Problem set>
1. Answer these from the post on Graham Greene's Haiti:
(a) In what year was THE COMEDIANS published?
(b) Which reporter wrote the Washington Post article about Petionville?
(c) From whom did Mr. Brown inherit the Hotel Oloffson?
2. From the post on Graham Greene's Haiti, extract everything from "Hollywood made the" down to "http://tinyurl.com/ylys8tm.".

Given passage>
>>>

Saturday, January 23, 2010

Graham Greene's Haiti

By Pat Browning


Haiti. Where do you start to talk about Haiti?


I would start with THE COMEDIANS, a 1966 novel by Graham Greene that covers another tragic period in the history of that small piece of earth in the Caribbean.


Hollywood made the book into a movie in 1967, starring Richard Burton and Elizabeth Taylor. I don’t remember a single thing about the movie, but I have never forgotten the book. Graham Greene was an exceptional writer.


Stirring up memories of the book was an article in The Washington Post. The horrors taking place in Port-au-Prince are paraded past us daily, but nobody mentioned the wealthy, largely untouched mountain suburb of Petionville – until reporter William Booth came along to tell us that Haiti’s rich and powerful are still living the good life.


I wonder if Graham Greene would be aghast, or even surprised. The Jan.18 article can be read at
http://tinyurl.com/ylys8tm.




The Hotel Oloffson, setting for Greene’s political thriller, still stands. THE COMEDIANS takes place during the dictatorship of “Papa Doc” Duvalier and his thugs, the Tonton Macoute. The narrator is Mr. Brown, an Englishman who inherited the Hotel Oloffson from his aunt. Other central characters are The Presidential Candidate, a well-meaning American who ran for president in 1948 and comes to Haiti to set up a vegetarian center, and Mr. Jones, a gregarious con artist from Europe who finds redemption in an uprising against the corrupt government.

<<<

Exercise data>

>>>

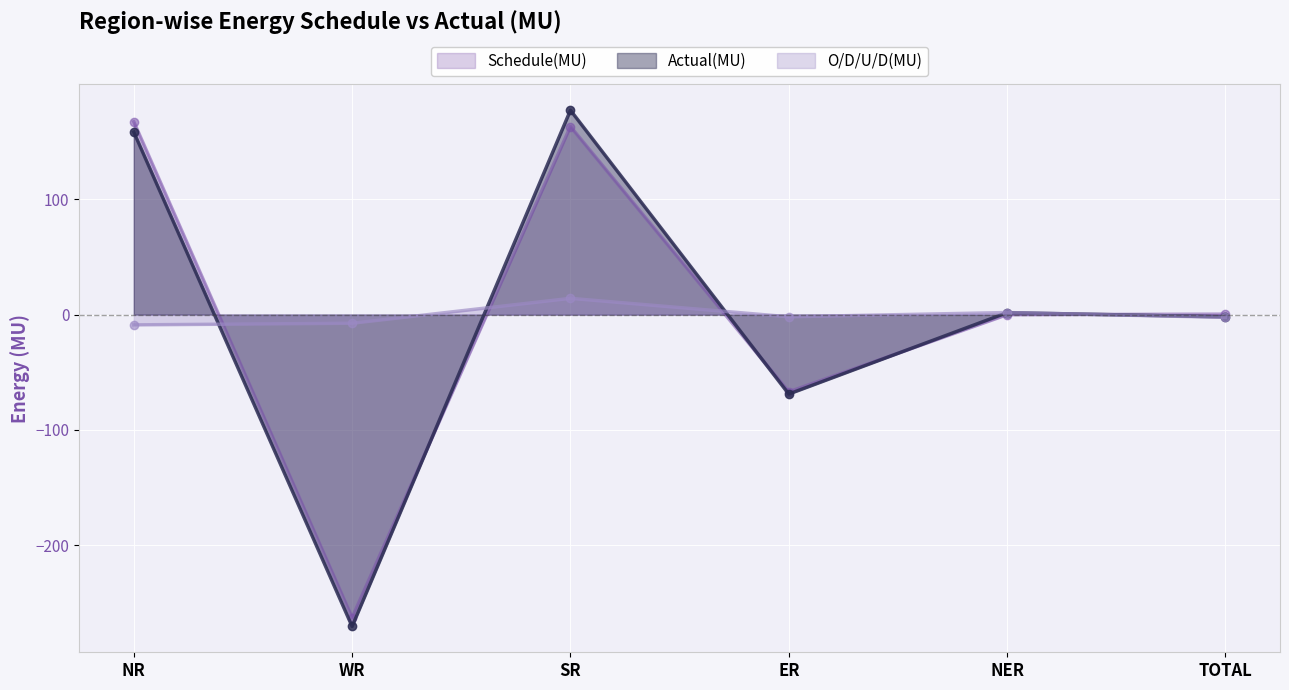

Which has a higher value, NER or ER?

NER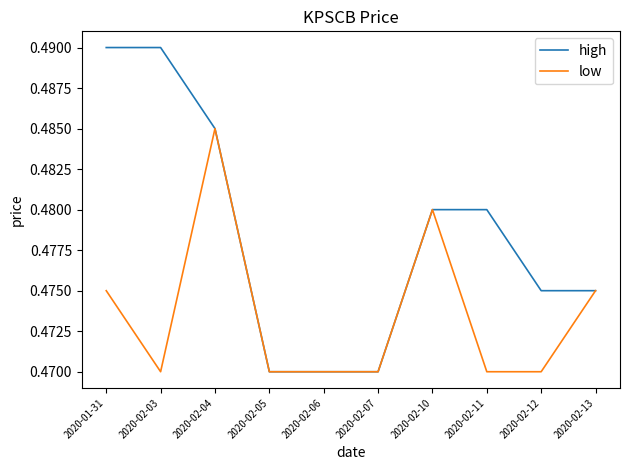

How many lines are shown in the chart?

2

<<<

Replies>
1.
(a) 1966
(b) William Booth
(c) His aunt

2.
Hollywood made the book into a movie in 1967, starring Richard Burton and Elizabeth Taylor. I don’t remember a single thing about the movie, but I have never forgotten the book. Graham Greene was an exceptional writer.


Stirring up memories of the book was an article in The Washington Post. The horrors taking place in Port-au-Prince are paraded past us daily, but nobody mentioned the wealthy, largely untouched mountain suburb of Petionville – until reporter William Booth came along to tell us that Haiti’s rich and powerful are still living the good life.


I wonder if Graham Greene would be aghast, or even surprised. The Jan.18 article can be read at
http://tinyurl.com/ylys8tm.